Historical Novel Society


Book Review by 
Amanda Cockrell

Six Weeks in Reno

Written by Lucy H. Hedrick

In 1931, Nevada, already a popular divorce destination, lowered its residency requirement to six weeks, and a flood of unhappy women took the train west to wait out their residency for a chance to start over. Evelyn Henderson leaves behind an appalled sister, a withdrawn husband, and a marriage that has effectively ceased to exist. She has no idea what she will find at the other end, but anything has to be better than this. Evelyn meets a crew of other “six-weekers,” and we watch through her eyes as they all undergo changes in personality, ambition, and sense of self – some for the better, others tragically. The first-person, present-tense narrative serves well to make an unsettling, sometimes frightening experience immediate. The time, the beginning of the Depression, is well researched and skillfully woven into the narrative. The landscape of Nevada itself is as much a character as any of the women – a stark contrast to Evelyn’s home in New Jersey – offering both danger and possibility. The only jarring note is the decision to use the terms “Native American” and “African American,” designations that did not come into use until decades later. If the author (or a heavy-handed sensitivity reader) felt that her audience would be put off by the use of “Indian” and “Negro” (the polite language of 1931), better choices would have been either to include an explanatory author’s note or to indicate ethnicity by description. The otherwise authentic sense of time and place dissolves every time one of those terms appears. In all other respects, this is a terrific book with well-developed characters who we can root for all the way through their six-week metamorphosis.
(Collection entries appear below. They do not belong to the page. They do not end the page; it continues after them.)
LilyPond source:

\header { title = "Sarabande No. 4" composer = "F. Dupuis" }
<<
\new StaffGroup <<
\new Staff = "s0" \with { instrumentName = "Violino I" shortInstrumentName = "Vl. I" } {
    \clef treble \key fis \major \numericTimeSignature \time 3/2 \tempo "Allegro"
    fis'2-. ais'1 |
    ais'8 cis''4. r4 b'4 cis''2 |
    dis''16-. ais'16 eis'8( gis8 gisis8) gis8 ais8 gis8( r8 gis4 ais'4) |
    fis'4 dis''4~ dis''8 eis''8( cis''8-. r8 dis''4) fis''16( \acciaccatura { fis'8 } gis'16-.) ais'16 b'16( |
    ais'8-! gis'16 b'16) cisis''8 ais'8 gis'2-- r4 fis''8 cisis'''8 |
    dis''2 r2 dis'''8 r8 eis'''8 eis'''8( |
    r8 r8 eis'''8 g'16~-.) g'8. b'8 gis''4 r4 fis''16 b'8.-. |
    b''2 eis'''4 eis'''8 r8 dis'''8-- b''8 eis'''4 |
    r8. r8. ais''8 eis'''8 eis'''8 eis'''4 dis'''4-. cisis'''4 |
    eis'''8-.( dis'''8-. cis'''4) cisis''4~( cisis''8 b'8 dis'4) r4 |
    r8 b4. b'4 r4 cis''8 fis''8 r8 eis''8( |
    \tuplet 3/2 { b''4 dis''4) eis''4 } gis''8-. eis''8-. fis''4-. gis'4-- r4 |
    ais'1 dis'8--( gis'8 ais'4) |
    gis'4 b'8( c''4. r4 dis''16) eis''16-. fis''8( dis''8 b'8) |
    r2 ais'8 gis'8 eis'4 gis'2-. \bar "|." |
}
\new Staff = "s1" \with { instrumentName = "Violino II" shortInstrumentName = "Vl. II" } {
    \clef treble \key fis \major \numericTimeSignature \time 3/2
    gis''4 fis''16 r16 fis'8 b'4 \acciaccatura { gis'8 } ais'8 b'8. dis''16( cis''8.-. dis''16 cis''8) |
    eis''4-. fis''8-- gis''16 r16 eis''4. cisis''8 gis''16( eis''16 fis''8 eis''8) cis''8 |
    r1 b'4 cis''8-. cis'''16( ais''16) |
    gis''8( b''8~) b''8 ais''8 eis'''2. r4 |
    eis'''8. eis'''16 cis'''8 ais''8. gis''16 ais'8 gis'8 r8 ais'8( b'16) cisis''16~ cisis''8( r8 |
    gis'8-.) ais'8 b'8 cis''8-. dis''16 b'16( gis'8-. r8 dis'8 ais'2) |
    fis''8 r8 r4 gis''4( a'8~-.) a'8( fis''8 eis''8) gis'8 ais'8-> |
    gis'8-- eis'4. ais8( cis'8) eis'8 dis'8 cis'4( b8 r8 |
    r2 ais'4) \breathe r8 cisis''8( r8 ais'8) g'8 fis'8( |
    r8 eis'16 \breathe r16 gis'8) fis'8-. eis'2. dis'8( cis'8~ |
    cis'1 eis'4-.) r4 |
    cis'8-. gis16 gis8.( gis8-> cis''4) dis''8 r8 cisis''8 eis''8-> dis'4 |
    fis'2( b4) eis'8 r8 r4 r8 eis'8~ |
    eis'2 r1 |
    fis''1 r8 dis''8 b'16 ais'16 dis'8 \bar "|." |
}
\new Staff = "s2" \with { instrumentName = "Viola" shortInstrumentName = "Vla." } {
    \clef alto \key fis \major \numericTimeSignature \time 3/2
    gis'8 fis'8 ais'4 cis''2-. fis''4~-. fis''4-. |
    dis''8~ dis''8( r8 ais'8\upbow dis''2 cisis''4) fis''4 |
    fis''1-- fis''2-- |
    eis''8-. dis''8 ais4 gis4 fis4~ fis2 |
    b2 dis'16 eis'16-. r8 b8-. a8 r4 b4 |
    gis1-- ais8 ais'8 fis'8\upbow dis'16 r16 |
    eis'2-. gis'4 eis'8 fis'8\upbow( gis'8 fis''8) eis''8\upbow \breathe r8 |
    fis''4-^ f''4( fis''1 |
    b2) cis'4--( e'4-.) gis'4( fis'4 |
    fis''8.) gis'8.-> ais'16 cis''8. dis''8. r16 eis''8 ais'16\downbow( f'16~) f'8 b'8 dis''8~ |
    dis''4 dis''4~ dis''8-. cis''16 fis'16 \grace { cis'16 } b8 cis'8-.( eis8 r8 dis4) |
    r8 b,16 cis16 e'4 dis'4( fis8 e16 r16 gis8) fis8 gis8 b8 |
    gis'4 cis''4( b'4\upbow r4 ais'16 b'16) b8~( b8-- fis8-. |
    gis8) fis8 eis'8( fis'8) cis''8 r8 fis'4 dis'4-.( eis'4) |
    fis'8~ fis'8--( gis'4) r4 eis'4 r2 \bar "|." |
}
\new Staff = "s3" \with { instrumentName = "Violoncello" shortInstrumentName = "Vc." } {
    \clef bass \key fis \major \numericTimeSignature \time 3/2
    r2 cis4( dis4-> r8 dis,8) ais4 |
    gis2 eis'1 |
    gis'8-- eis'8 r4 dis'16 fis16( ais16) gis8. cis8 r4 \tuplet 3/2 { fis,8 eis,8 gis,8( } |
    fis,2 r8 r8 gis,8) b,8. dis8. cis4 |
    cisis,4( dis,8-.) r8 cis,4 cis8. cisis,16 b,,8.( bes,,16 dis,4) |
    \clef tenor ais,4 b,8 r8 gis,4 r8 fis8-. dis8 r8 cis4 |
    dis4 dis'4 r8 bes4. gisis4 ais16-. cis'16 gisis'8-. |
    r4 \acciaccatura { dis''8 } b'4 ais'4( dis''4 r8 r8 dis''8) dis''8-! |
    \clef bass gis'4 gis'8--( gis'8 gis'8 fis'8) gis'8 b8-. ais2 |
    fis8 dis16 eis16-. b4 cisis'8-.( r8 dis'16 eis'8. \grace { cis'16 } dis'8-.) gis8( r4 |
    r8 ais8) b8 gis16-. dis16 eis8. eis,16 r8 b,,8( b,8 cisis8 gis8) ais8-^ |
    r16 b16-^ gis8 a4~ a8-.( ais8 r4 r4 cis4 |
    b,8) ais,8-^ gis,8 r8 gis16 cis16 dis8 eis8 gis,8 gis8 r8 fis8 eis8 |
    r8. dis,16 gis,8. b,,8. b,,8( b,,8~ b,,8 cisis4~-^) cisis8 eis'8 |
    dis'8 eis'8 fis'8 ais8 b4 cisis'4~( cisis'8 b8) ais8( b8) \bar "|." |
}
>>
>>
National League of American Pen Women

Six Weeks in Reno

Author: Lucy H. Hedrick, Greenwich Branch

Book Review by

Laura Jo Brunson

It's 1931, and in Reno, Nevada, they call women like Evelyn Henderson "six-weekers." As America struggles with the grim and desperate realities of the Great Depression, these are women who have enough money, or whose husbands do, for them to travel to Reno. There, they live for six weeks to achieve their shared goal: to escape a failed marriage through an uncontested divorce. Nevada has cut its longstanding six-month-residency requirement to six weeks, and business is booming. Author Lucy H. Hedrick tells the story of "Six Weeks in Reno" through Evelyn's journal, which opens with Evelyn boarding a Reno-bound train in Penn Station. A woman of standing in her hometown of Hackensack, New Jersey, she wants to put her loveless marriage of 20 years behind her. She is taunted by her sister's disapproval and thoughts about what her friends and neighbors will think. On the train, Evelyn encounters other Reno-bound women seeking divorce. Tessa's husband is a rounder. Beatrice's husband has many lovers and is paying for the divorce. Madeline's husband is violent, and Flo's is mentally ill. Evelyn has two children in college and a backstory that involves an uninterested, older husband, who's been unemployed for 15 years and, she recently discovered, is gay. It's not a story she can share, but she seems to be empathetic with the situations her travel companions experience. Evelyn settles into the Flying N Ranch and bonds with her housemates. Reno, dubbed the Biggest Little City in the World, offers most of the women an intoxicating taste of newfound freedom: horseback riding by day and the attention of dance-hall cowboys by night. While some six-weekers imbibe in the freedom and Evelyn does enjoy herself, she spends the six weeks in meaningful reflection that empowers her to reenter her world unfettered and live on her own terms. "Six Weeks in Reno" is a good read and includes a set of book club questions to start the conversation.